Increased income increases demand for normal goods and decreases demand for inferior goods
Supply
Producers’ willingness and ability to sell a good/service
Is not an amount but a behavior
Willingness
Means that producers want to make the item
Ability
Means the producers have the resources available to make the item
Law of Supply
The price of an item determines the quantity supplied
The price of a good/service is directly/positively related to the quantity supplied
Law of Supply
The lower the price the lower the quantity supplied
The higher the price the higher the quantity supplied
Change in Quantity Supplied
When the PRICE changes from P1 to P2, the quantity supplied changes from Q1 to Q2, and the point moves ALONG the supply curve.
Change in Supply
When something other than price changes, the SUPPLY of the good will change at every price, causing the entire curve to shift.

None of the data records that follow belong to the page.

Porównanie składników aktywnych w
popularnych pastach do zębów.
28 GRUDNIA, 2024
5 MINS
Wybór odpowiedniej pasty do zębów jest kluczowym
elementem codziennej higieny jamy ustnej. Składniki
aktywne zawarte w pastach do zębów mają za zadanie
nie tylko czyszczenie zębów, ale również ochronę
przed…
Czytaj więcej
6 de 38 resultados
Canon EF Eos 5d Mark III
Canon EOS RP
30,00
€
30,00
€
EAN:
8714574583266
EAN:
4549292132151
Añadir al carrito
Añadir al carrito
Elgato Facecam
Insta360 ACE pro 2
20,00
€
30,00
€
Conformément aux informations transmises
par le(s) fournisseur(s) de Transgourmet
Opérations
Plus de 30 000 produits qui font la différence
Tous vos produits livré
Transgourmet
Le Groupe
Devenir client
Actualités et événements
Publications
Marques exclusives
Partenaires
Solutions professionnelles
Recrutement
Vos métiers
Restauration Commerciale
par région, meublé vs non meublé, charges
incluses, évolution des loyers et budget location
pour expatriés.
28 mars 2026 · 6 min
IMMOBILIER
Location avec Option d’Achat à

Willingness and ability to produce the good increases or decreases regardless of the price.
Determinants of Supply: Factors other than the product’s price that cause changes to its supply
Input costs
Expected prices
Profitability of complementary goods in supply
Profitability of substitute goods in supply
Technology
Number of sellers
Input Costs
Prices of raw materials or other factors of productions
Changes in productivity (efficiency gains/losses)
Input Costs Examples
When the price of fertilizer increases, the supply of corn decreases
If the weather is favorable to growing potatoes, the supply of French fries increases
Expected Prices
If producers expect prices to rise in the future, then they supply less now, so that they can sell their good/service at the future higher price
If producers expect prices to fall in the future then they supply more now while prices are still
Profitability of Complementary Goods in Supply
If the price of beef increases, then the supply of leather increases
If the price of 2 x 4’s decreases the supply of sawdust will decrease
Think by-products
Profitability of Substitute Goods in Supply
The producer will supply more of the good or service that makes them the most money.
Remember, it's all about profit!
Technology
Technology is economically defined as anything that makes us more efficient in production.
Technology Examples
When the robots used to make cars are more efficient, the supply of cars increases.
Number of Sellers
More producers = more supply
Less producers = less supply
Number of Sellers Example
As the number of farmers growing tomatoes increases, so does the supply of tomatoes
As the number of restaurants in an area decreases, so does the supply of restaurant meals
Things to Remember
According to the law of supply, there is a positive relationship between price and quantity supplied.
Therefore, higher prices for a good or service will result in higher quantity supplied.
A change in price causes a change in quantity supplied (movement along the curve), while a change in a determinant of supply will cause a change in supply (shift in the curve).